Lab tests have shown Omicron patients jabbed with the Chinese-produced Sinovac vaccine experience larger drops in antibody levels than those given the Pfizer version.

Earlier this week, Pfizer, whose vaccine developed with Germany’s BioNTech was the first approved in the United States, forecast more than $50bn in 2022 sales for its coronavirus jab and therapeutic treatment.

The company expects to make 120 million treatment courses of Paxlovid, with executives describing ongoing contract talks with about 100 governments.

China has yet to approve any COVID-19 vaccines developed by foreign drugmakers but has vaccinated 87.1 percent of its entire population by February 7 using several domestically developed shots.

Containing flare-ups

Beijing’s conditional approval of the pill comes as China – where the coronavirus first emerged in late 2019 – has slowed new cases to a trickle with a strict “zero-COVID” strategy of targeted lockdowns, travel restrictions and lengthy quarantines.

The country has kept its daily number of new COVID-19 patients with confirmed symptoms to below 250, and sometimes fewer than 10, in the past year.

The number is small for its 1.4 billion population and by global standards, thanks to China’s approach of quickly containing any local flare-ups as soon as possible and its weeks-long quarantine requirement for most travellers arriving from abroad.

All 40 of China’s new domestic cases on Saturday occurred in just two cities, according to the National Health Commission.
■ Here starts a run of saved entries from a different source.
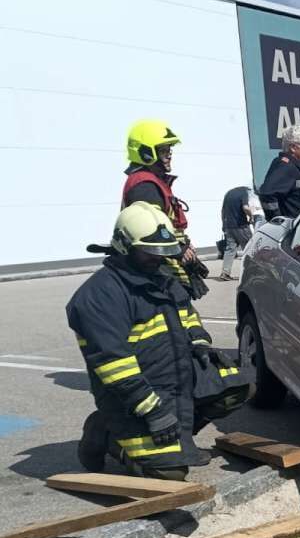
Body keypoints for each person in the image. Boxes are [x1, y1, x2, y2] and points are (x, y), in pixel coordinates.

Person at [67, 203, 252, 480]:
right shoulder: (99, 297)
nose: (158, 259)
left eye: (162, 252)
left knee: (239, 386)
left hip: (175, 375)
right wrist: (152, 411)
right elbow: (115, 367)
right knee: (171, 475)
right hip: (135, 396)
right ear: (124, 247)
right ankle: (108, 436)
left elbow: (186, 313)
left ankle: (178, 439)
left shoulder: (159, 276)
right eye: (149, 253)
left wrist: (200, 341)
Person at [121, 119, 209, 297]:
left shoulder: (153, 182)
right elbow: (152, 234)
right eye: (163, 150)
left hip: (164, 268)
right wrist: (180, 251)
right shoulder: (145, 186)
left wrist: (185, 243)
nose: (169, 155)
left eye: (169, 150)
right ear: (146, 153)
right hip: (159, 272)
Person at [259, 125, 300, 221]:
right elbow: (266, 194)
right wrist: (278, 223)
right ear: (293, 148)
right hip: (294, 232)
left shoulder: (294, 168)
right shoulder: (286, 166)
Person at [219, 185, 254, 281]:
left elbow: (222, 211)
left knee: (230, 250)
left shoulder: (228, 193)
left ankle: (225, 273)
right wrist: (251, 216)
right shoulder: (244, 193)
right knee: (249, 248)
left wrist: (224, 225)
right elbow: (245, 208)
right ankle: (251, 273)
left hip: (228, 226)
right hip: (241, 226)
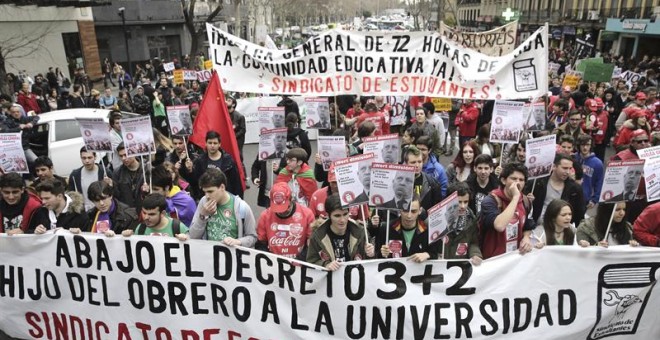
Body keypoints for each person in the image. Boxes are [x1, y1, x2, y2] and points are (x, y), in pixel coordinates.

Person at [479, 162, 534, 259]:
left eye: (521, 180)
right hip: (493, 260)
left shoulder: (525, 201)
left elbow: (527, 224)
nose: (517, 182)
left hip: (515, 258)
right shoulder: (490, 201)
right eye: (513, 178)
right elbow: (499, 226)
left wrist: (526, 237)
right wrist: (515, 197)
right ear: (504, 180)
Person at [188, 168, 257, 247]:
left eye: (210, 191)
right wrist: (202, 216)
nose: (207, 196)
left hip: (231, 257)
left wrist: (238, 241)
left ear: (222, 187)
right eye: (205, 192)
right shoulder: (204, 202)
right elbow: (193, 236)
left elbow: (253, 237)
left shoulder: (242, 207)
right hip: (209, 255)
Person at [306, 194, 375, 270]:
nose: (342, 220)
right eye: (337, 216)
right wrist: (326, 265)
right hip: (330, 280)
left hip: (355, 279)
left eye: (345, 214)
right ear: (328, 216)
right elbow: (310, 263)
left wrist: (371, 254)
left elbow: (372, 265)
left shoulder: (361, 232)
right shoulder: (318, 235)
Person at [256, 182, 315, 259]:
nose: (281, 212)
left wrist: (299, 260)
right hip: (274, 263)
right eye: (277, 208)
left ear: (291, 200)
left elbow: (312, 244)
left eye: (285, 208)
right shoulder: (265, 216)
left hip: (300, 262)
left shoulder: (307, 214)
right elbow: (261, 244)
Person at [374, 194, 439, 262]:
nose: (409, 216)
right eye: (405, 210)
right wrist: (382, 253)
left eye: (413, 211)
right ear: (400, 210)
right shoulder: (386, 229)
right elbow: (376, 257)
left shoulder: (428, 231)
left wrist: (427, 255)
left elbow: (435, 255)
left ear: (420, 211)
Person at [180, 131, 243, 200]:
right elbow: (195, 182)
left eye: (215, 143)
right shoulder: (200, 161)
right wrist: (190, 170)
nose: (212, 146)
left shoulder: (228, 161)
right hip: (207, 199)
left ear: (219, 144)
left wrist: (238, 201)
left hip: (225, 199)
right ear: (206, 144)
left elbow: (236, 183)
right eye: (210, 143)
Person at [525, 153, 585, 227]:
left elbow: (580, 214)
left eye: (570, 168)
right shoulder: (538, 182)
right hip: (536, 227)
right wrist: (529, 200)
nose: (568, 172)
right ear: (554, 166)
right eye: (564, 168)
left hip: (560, 230)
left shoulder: (575, 189)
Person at [439, 182, 482, 264]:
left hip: (460, 266)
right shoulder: (437, 218)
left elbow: (473, 242)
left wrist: (475, 254)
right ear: (449, 200)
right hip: (440, 265)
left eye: (466, 202)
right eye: (459, 202)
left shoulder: (471, 219)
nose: (463, 206)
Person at [122, 193, 188, 240]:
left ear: (163, 213)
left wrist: (186, 239)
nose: (146, 217)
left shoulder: (178, 227)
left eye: (151, 214)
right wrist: (125, 238)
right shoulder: (140, 229)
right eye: (144, 213)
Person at [112, 143, 149, 209]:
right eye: (121, 156)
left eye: (126, 155)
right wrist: (111, 186)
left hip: (144, 210)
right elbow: (116, 196)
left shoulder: (147, 169)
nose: (123, 158)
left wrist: (148, 190)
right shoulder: (117, 173)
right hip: (126, 212)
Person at [574, 134, 604, 209]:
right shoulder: (573, 158)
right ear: (578, 145)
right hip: (570, 194)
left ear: (591, 145)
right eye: (582, 145)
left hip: (585, 199)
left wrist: (594, 200)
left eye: (587, 145)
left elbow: (599, 182)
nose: (585, 147)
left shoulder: (597, 163)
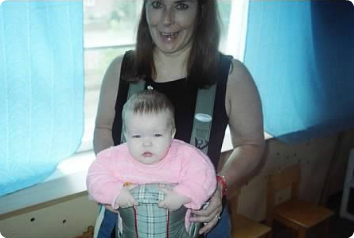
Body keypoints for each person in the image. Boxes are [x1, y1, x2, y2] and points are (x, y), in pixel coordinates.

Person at [93, 0, 265, 237]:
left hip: (200, 220)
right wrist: (110, 184)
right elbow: (103, 129)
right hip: (123, 219)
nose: (166, 19)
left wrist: (219, 186)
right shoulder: (119, 69)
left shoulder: (232, 75)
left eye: (181, 5)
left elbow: (251, 145)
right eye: (157, 4)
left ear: (201, 11)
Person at [87, 90, 217, 235]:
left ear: (172, 133)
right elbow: (95, 176)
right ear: (126, 134)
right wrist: (114, 192)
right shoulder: (115, 157)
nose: (147, 143)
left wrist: (184, 195)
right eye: (136, 135)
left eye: (157, 135)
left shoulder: (186, 156)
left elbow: (205, 175)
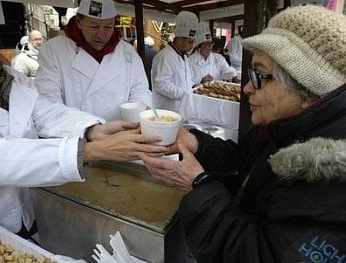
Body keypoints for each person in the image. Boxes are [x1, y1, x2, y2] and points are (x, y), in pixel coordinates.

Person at [0, 7, 168, 238]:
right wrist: (89, 151)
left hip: (34, 207)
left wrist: (93, 130)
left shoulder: (12, 81)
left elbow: (45, 113)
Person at [140, 5, 346, 262]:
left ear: (308, 89)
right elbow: (243, 160)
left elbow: (258, 255)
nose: (247, 87)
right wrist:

One of them, the southern city of Baise – a major aluminium producer – went into lockdown this week amid a spike in infections, sending global prices for the metal to a 14-year high.

The other cases were detected in the northeastern coastal city of Huludao, prompting authorities to suspend cross-provincial tourism in the surrounding province of Liaoning, state broadcaster CCTV reported on Saturday.

The country’s uncompromising approach to the pandemic has led it to hold the ongoing Winter Olympics in a so-called closed loop, preventing participants from coming into contact with the wider population.

Organisers on Saturday announced eight new cases related to the games, including four athletes and team officials.

More than 400 Olympics-related cases have been confirmed so far, the organisers said in a statement.